According to the release, CW2 Sims was a veteran of several operations including Operation Iraqi Freedom, and Resolute Support Mission in Afghanistan.

“On behalf of the 160th Special Operations Aviation Regiment, I would like to extend my most sincere condolences to the family of CW2 Jacob Sims,” said Colonel Philip Ryan, Commander, 160th SOAR. “Jacob lived by a creed that few understand and even fewer embody. He will not be forgotten and his legacy will endure through his family, friends, and fellow Nightstalkers. You have our unwavering support, and always have a welcome place among the Night Stalker family,”

On Sunday, Governor Walker honored the decorated pilot by ordering U.S. and Alaska flags lowered to half-staff.

“Chief Warrant Officer Sims and his family made the ultimate sacrifice for the rest of us,” Governor Walker said. “Byron, Toni, Donna and I are holding his parents, his wife and his children in our daily prayers. While our state and our country lost a dedicated soldier, they lost their son, husband, and father. Our military service members put themselves on the line in defense of the values we hold dear. We owe them a debt of gratitude.”

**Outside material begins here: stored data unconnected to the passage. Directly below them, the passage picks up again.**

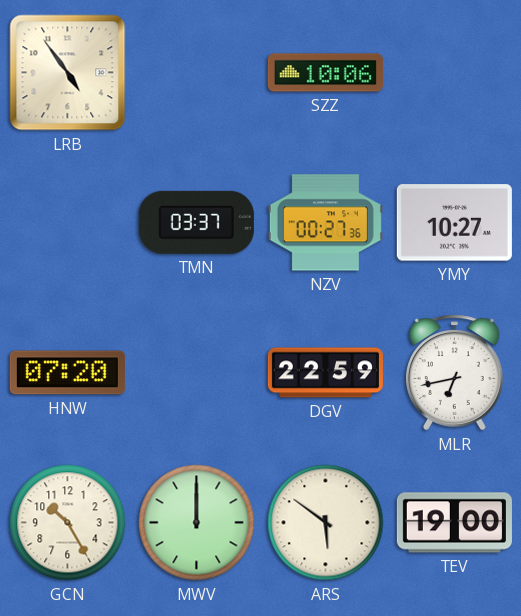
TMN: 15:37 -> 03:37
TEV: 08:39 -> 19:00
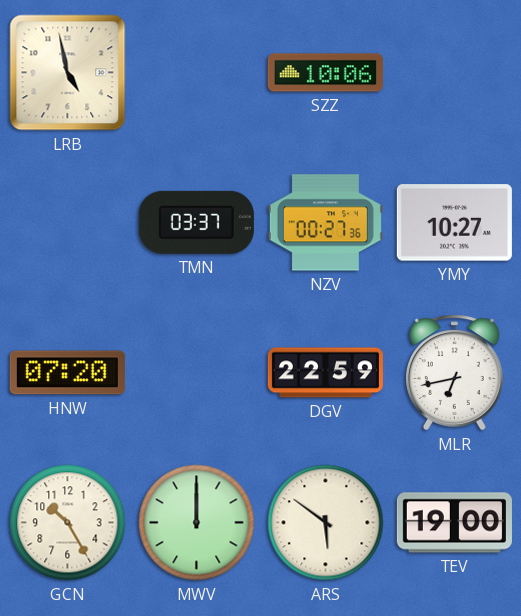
LRB: 4:54 -> 4:58
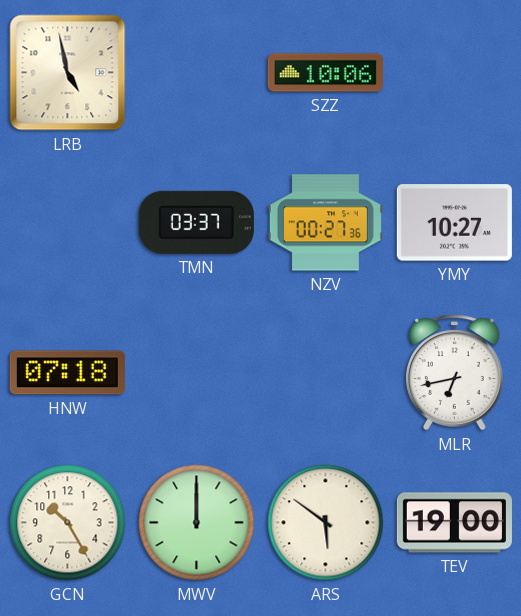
HNW: 07:20 -> 07:18
DGV: 22:59 -> none
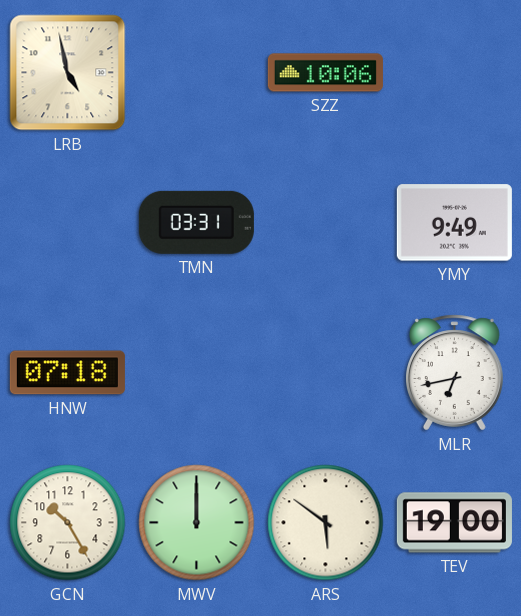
TMN: 03:37 -> 03:31
NZV: 00:27 -> none
YMY: 10:27 -> 9:49
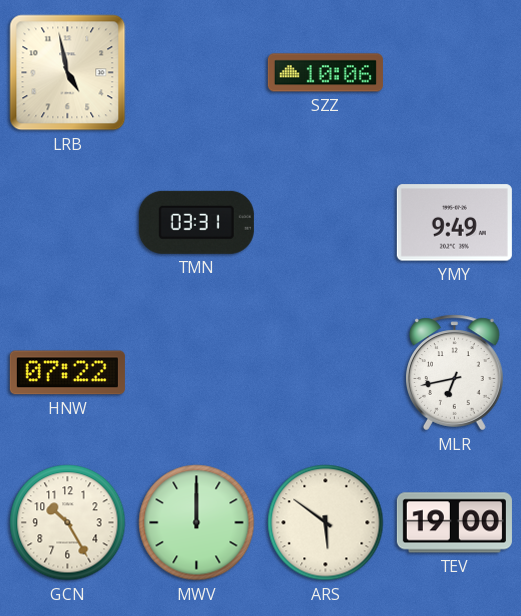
HNW: 07:18 -> 07:22
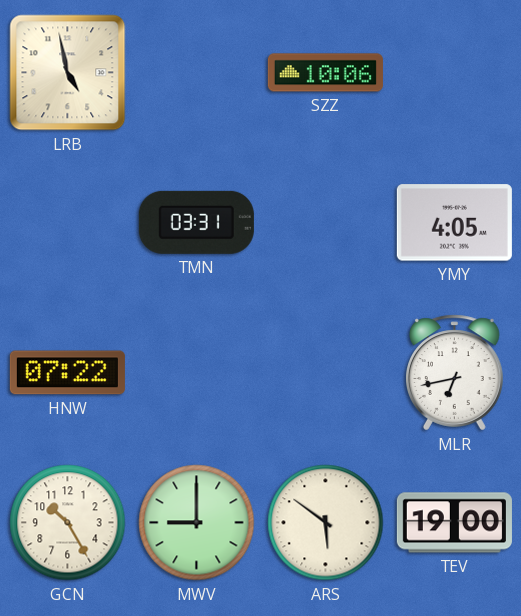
YMY: 9:49 -> 4:05
MWV: 12:00 -> 9:00
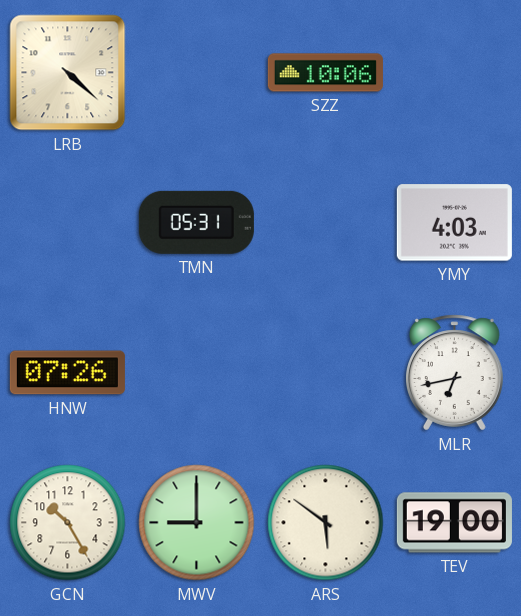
LRB: 4:58 -> 4:22
TMN: 03:31 -> 05:31
YMY: 4:05 -> 4:03
HNW: 07:22 -> 07:26
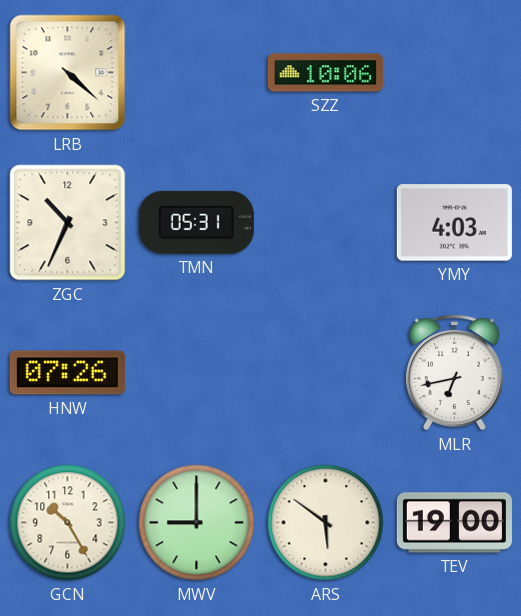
ZGC: none -> 10:34
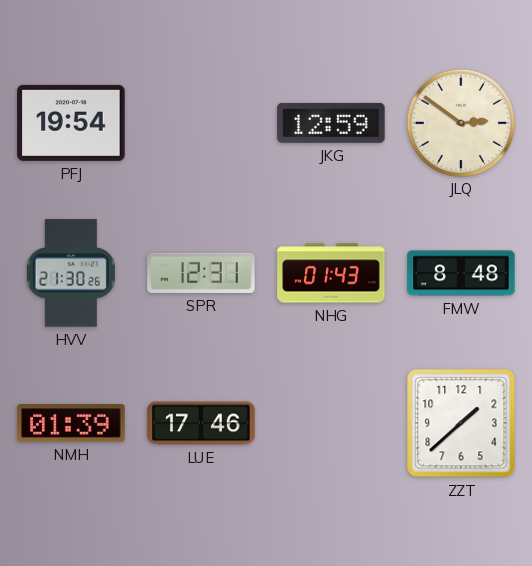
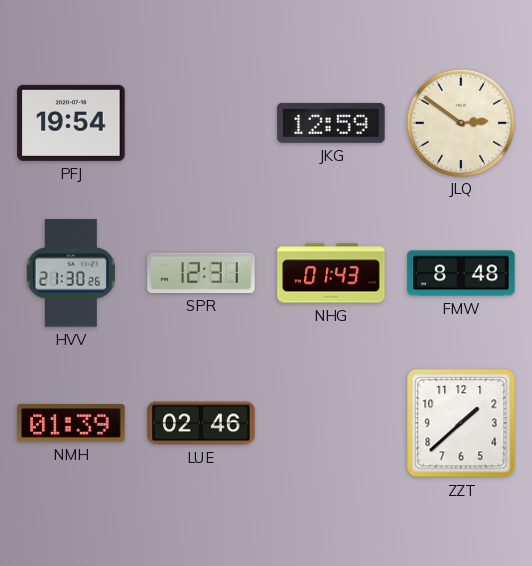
LUE: 17:46 -> 02:46
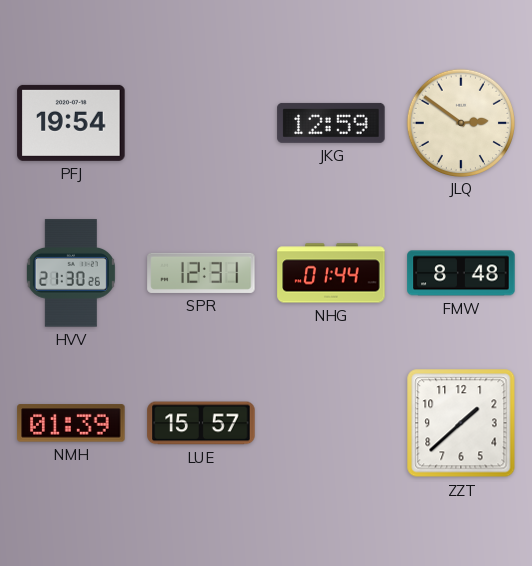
NHG: 01:43 -> 01:44
LUE: 02:46 -> 15:57
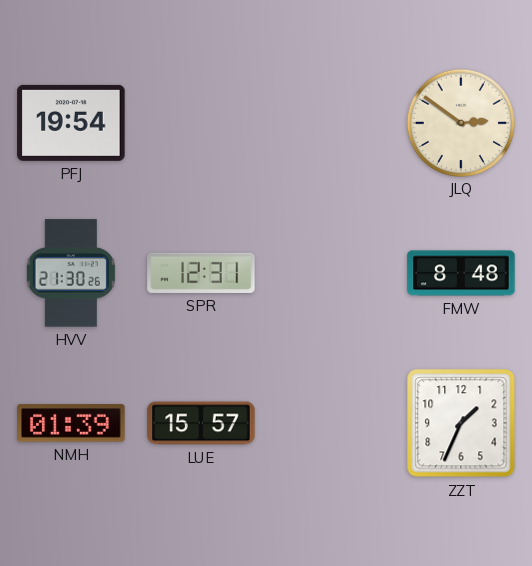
JKG: 12:59 -> none
NHG: 01:44 -> none
ZZT: 1:38 -> 1:34
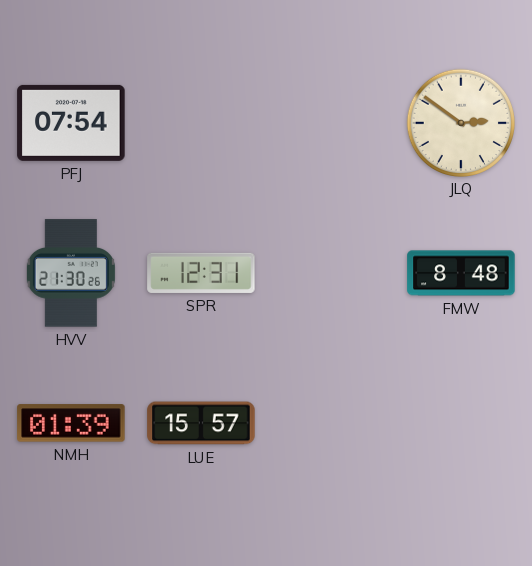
PFJ: 19:54 -> 07:54
ZZT: 1:34 -> none
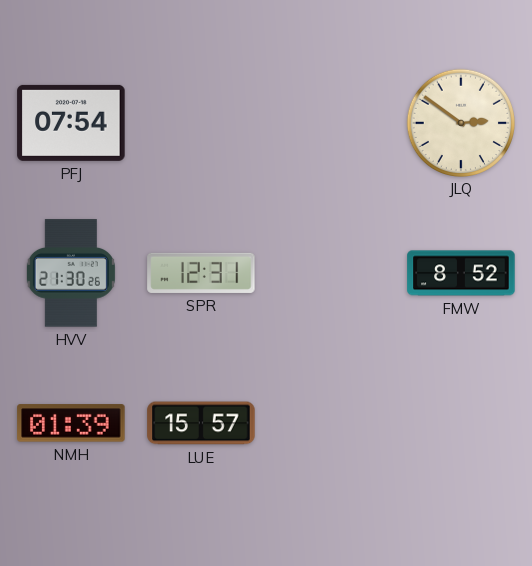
FMW: 8:48 -> 8:52
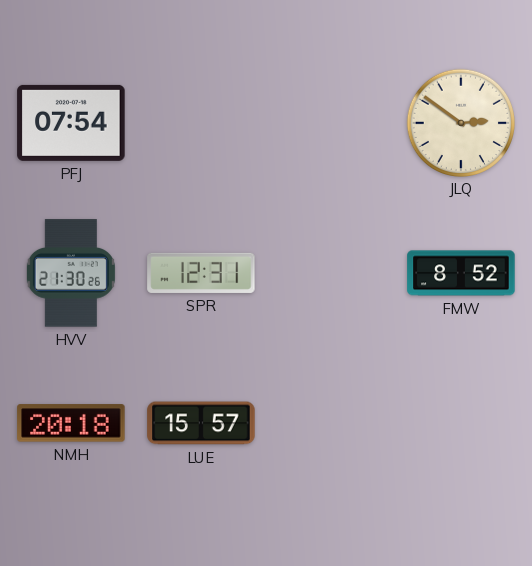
NMH: 01:39 -> 20:18
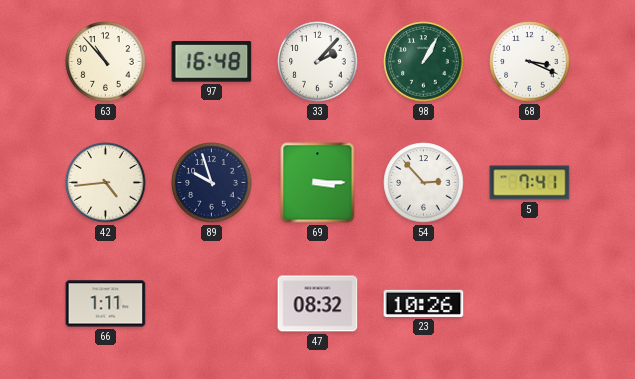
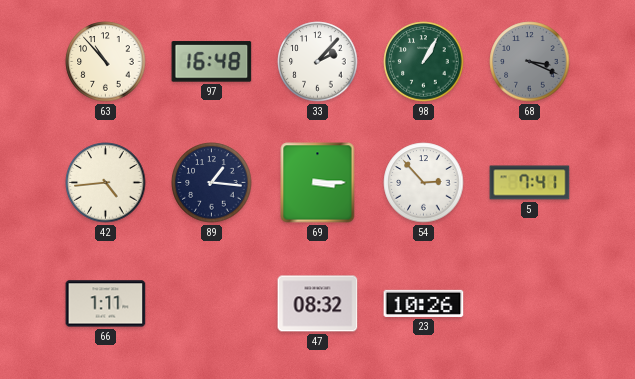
68 dial: white -> grey
89: 9:57 -> 1:16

Family members are flying to meet Sims’ casket.

ORIGINAL:

The Pentagon has released the name of a U.S. soldier who died of wounds sustained in a helicopter crash in eastern Afghanistan.

The Friday crash in Logar province killed Jacob M. Sims – a 36-year-old chief warrant officer from Juneau, Alaska. He was assigned to 4th Battalion, 160th Special Operations Aviation Regiment, from Joint Base Lewis-McChord in Washington state.

The U.S. military has said six other crew members aboard the helicopter were injured in the crash. The Defense Department has provided no details about the crash other than saying it wasn’t caused by enemy fire.